The New Storage Protocol on The Block: Non-Volatile Memory Express (NVMe)
When Fusion IO first launched they were ahead of the of the market with two key things, firstly they realized they could achieve lower latency and higher throughput if servers talked to NAND flash on PCIe cards. Secondly, Fusion IO realized that the legacy storage protocols of the time (SAS and SATA) could not exploit the parallelism of the PCIe bus, in effect they pre-empted the non-volatile memory express protocol with their own bespoke virtual storage layer protocol. The image below (reproduced from this anandtech article) illustrates the efficiency in CPU cycles of NVMe versus the conventional IO stack used by SAS and SATA devices:
The evolution of this is NVMe over fabrics.
My io drive does not use the NVMe protocol, it uses the “IO memory virtual storage layer”, we can see how efficient it is in terms of the sampled CPU time it has consumed compared to the rest of the database engine:
The Future, SMB 3.0, Windows Scale Out File Server and NVMe
The “Server Message Block” (SMB) protocol, Windows scale out file server and non volatile memory express (NVMe) are likely to be popular in storage architectures of the near future. Three architectures are illustrated below which use these technologies:
- Storage presented to SQL Server via Scale Out File Server and local NVMe flash storage in the storage tier
- Storage presented to SQL Server via Scale Out File Server and pooled flash storage accessed via NVMe over fabrics
- End to end use of NVMe over Fabrics
When All Else Fails
When you have extinguished all available options and are hitting the limits of the log writer there are only two places you can really go:
- Delayed durability with SQL Server 2014 onward
Using this involves the hard decision of choosing performance over durability.
- ‘Shard’ The Database
Split the database up across multiple instances with each instance bound to a CPU socket. Prior to Windows Server 2012 R2, Windows System Resource Manager would be one means of achieving this, thereafter the only option is to use Hyper-V or VMWare to create a virtual machine per CPU socket.
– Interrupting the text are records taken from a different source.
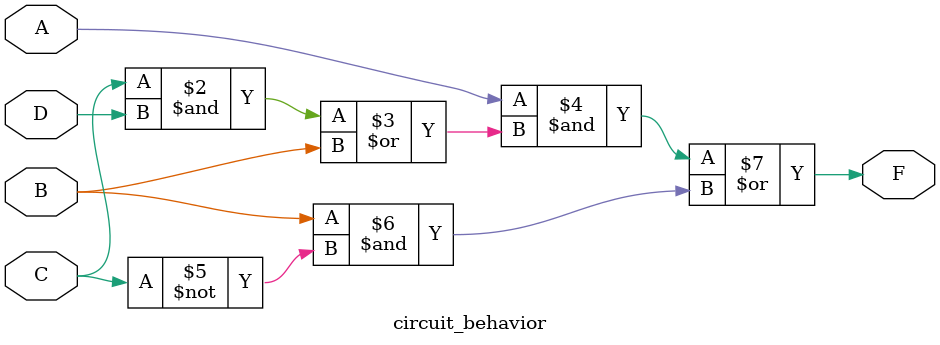
<source format=v>

module circuit_behavior(F,A,B,C,D);

    input A,B,C,D;
    output reg F;

    always @(A,B,C,D) 
    begin
        F = A & ( C & D | B ) | B & ~C;
    end

endmodule


</source>
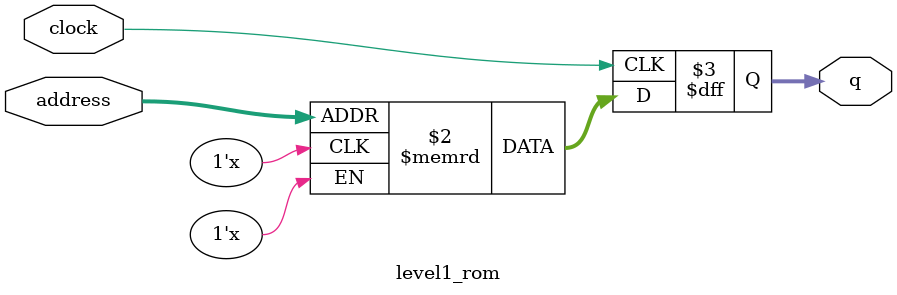
<source format=sv>
module level1_rom (
	input logic clock,
	input logic [10:0] address,
	output logic [5:0] q
);

logic [5:0] memory [0:1199] /* synthesis ram_init_file = "./level1/level1.mif" */;

always_ff @ (posedge clock) begin
	q <= memory[address];
end

endmodule

</source>
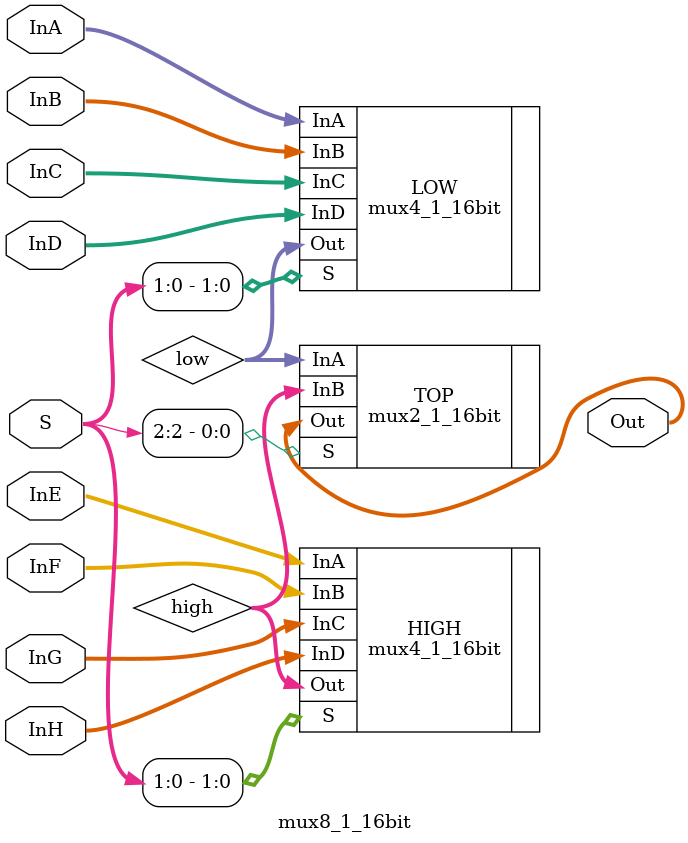
<source format=v>
module mux8_1_16bit(InH, InG, InF, InE, InD, InC, InB, InA, S, Out);
	input  [15:0] InH, InG, InF, InE, InD, InC, InB, InA;
	input  [2:0] S;
	output [15:0] Out;

	wire [15:0] low, high;

	mux4_1_16bit LOW (.InD(InD[15:0]), .InC(InC[15:0]), .InB(InB[15:0]), .InA(InA[15:0]), .S(S[1:0]), .Out(low[15:0]));
	mux4_1_16bit HIGH(.InD(InH[15:0]), .InC(InG[15:0]), .InB(InF[15:0]), .InA(InE[15:0]), .S(S[1:0]), .Out(high[15:0]));

	mux2_1_16bit TOP (.InB(high[15:0]), .InA(low[15:0]), .S(S[2]), .Out(Out[15:0]));
	
endmodule

</source>
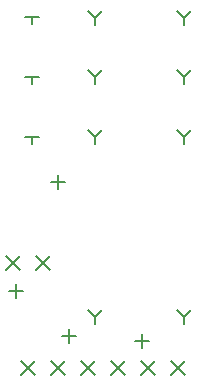
<source format=gbr>
G04 DipTrace 2.4.0.2*
%INthrough.gbr*%
%MOIN*%
G04 Drill Symbols*
G04 D=0.0276 - Cross*
G04 D=0.04 - X*
G04 D=0.0551 - Y*
G04 D=0.0591 - T*
%ADD10C,0.008*%
%FSLAX44Y44*%
G04*
G70*
G90*
G75*
G01*
X9956Y4925D2*
D10*
X10426Y4455D1*
Y4925D2*
X9956Y4455D1*
X8956Y4925D2*
X9426Y4455D1*
Y4925D2*
X8956Y4455D1*
X7956Y4925D2*
X8426Y4455D1*
Y4925D2*
X7956Y4455D1*
X6956Y4925D2*
X7426Y4455D1*
Y4925D2*
X6956Y4455D1*
X5956Y4925D2*
X6426Y4455D1*
Y4925D2*
X5956Y4455D1*
X4956Y4925D2*
X5426Y4455D1*
Y4925D2*
X4956Y4455D1*
X5455Y8425D2*
X5925Y7955D1*
Y8425D2*
X5455Y7955D1*
X4455Y8425D2*
X4925Y7955D1*
Y8425D2*
X4455Y7955D1*
X5080Y16379D2*
X5550D1*
X5315D2*
Y16144D1*
X5080Y14379D2*
X5550D1*
X5315D2*
Y14144D1*
X5080Y12379D2*
X5550D1*
X5315D2*
Y12144D1*
X7205Y6612D2*
X7440Y6377D1*
X7675Y6612D1*
X7440Y6377D2*
Y6142D1*
X10158Y6612D2*
X10393Y6377D1*
X10628Y6612D1*
X10393Y6377D2*
Y6142D1*
X7205Y12619D2*
X7440Y12384D1*
X7675Y12619D1*
X7440Y12384D2*
Y12149D1*
X7205Y14604D2*
X7440Y14369D1*
X7675Y14604D1*
X7440Y14369D2*
Y14134D1*
X7205Y16588D2*
X7440Y16353D1*
X7675Y16588D1*
X7440Y16353D2*
Y16118D1*
X10158Y12619D2*
X10393Y12384D1*
X10628Y12619D1*
X10393Y12384D2*
Y12149D1*
X10158Y14604D2*
X10393Y14369D1*
X10628Y14604D1*
X10393Y14369D2*
Y14134D1*
X10158Y16588D2*
X10393Y16353D1*
X10628Y16588D1*
X10393Y16353D2*
Y16118D1*
X4785Y7466D2*
Y6996D1*
X4550Y7231D2*
X5020D1*
X6188Y11106D2*
Y10636D1*
X5953Y10871D2*
X6423D1*
X9003Y5800D2*
Y5330D1*
X8768Y5565D2*
X9238D1*
X6565Y5987D2*
Y5517D1*
X6330Y5752D2*
X6800D1*
M02*

</source>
There are two sticking points here, firstly your data model must lend itself to being shard-ed easily, secondly would workload needs to be such that it falls evenly across shards.
Achieving optimal write log performance is more nuanced than the requirement for fast disks and covers:
- Whether you are bottle necked by getting logging records into the log buffer in first place.
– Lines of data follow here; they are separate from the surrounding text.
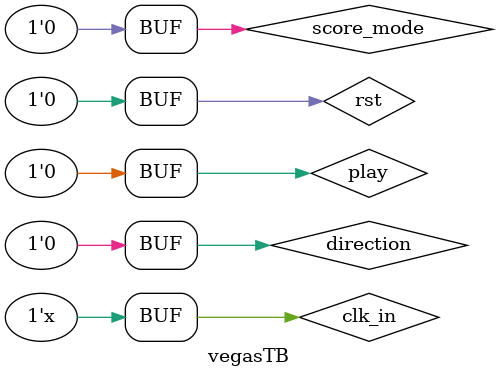
<source format=v>
`timescale 1ns / 1ps


module vegasTB;

	// Inputs
	reg rst;
	reg clk_in;
	reg play;
	reg score_mode;
	reg direction;

	// Outputs
	wire [7:0] Led;
	wire [7:0] seven_segment;
	wire [3:0] anode_reg;
	wire [7:0] scoreSeven_segment;
	wire [3:0] scoreAnode_reg;

	// Instantiate the Unit Under Test (UUT)
	vegas uut (
		.rst(rst), 
		.clk_in(clk_in), 
		.play(play), 
		.score_mode(score_mode), 
		.direction(direction), 
		.Led(Led), 
		.seven_segment(seven_segment), 
		.anode_reg(anode_reg), 
		.scoreSeven_segment(scoreSeven_segment), 
		.scoreAnode_reg(scoreAnode_reg)
	);

	initial begin
		// Initialize Inputs
		rst = 0;
		clk_in = 0;
		play = 0;
		score_mode = 0;
		direction = 0;

		// Wait 100 ns for global reset to finish
		#100;
		
		clk_in =1;
		rst=0;
        
		// Add stimulus here

	end
		always clk_in = #5 ~clk_in;
      
endmodule


</source>
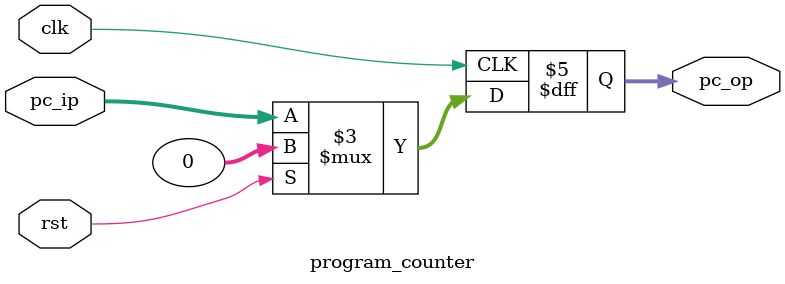
<source format=v>
`timescale 1ns / 1ps

module program_counter(
    input [31:0] pc_ip,
    input clk,
    input rst,
    output reg [31:0] pc_op
    );

    always @(posedge clk) begin
        if(rst) begin
            pc_op <= 32'b0;
        end else begin
            pc_op <= pc_ip;
        end
    end

endmodule
</source>
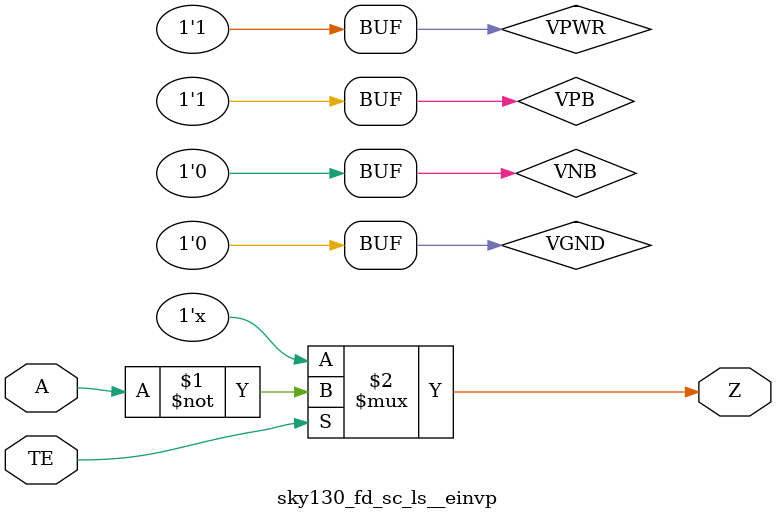
<source format=v>
/*
 * Copyright 2020 The SkyWater PDK Authors
 *
 * Licensed under the Apache License, Version 2.0 (the "License");
 * you may not use this file except in compliance with the License.
 * You may obtain a copy of the License at
 *
 *     https://www.apache.org/licenses/LICENSE-2.0
 *
 * Unless required by applicable law or agreed to in writing, software
 * distributed under the License is distributed on an "AS IS" BASIS,
 * WITHOUT WARRANTIES OR CONDITIONS OF ANY KIND, either express or implied.
 * See the License for the specific language governing permissions and
 * limitations under the License.
 *
 * SPDX-License-Identifier: Apache-2.0
*/


`ifndef SKY130_FD_SC_LS__EINVP_TIMING_V
`define SKY130_FD_SC_LS__EINVP_TIMING_V

/**
 * einvp: Tri-state inverter, positive enable.
 *
 * Verilog simulation timing model.
 */

`timescale 1ns / 1ps
`default_nettype none

`celldefine
module sky130_fd_sc_ls__einvp (
    Z ,
    A ,
    TE
);

    // Module ports
    output Z ;
    input  A ;
    input  TE;

    // Module supplies
    supply1 VPWR;
    supply0 VGND;
    supply1 VPB ;
    supply0 VNB ;

    //     Name     Output  Other arguments
    notif1 notif10 (Z     , A, TE          );

endmodule
`endcelldefine

`default_nettype wire
`endif  // SKY130_FD_SC_LS__EINVP_TIMING_V

</source>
- Is the log writer queue being saturated ?
- The length of the latency chain from a servers CPUs to the physical disk or flash modules.
- Anything in the storage infrastructure likely to throttle latency, such as the write cache filling up and IO being stalled until it is flushed, is there some form of ‘Intelligence’. . . and I use the term loosely that is queuing, aggregating and re-ordering IO because ‘It’ thinks that achieving high throughput at the expense of latency is the desired performance goal.
This post contains images borrowed from Thomas Kejser’s Master Tuning course slide deck with his permission.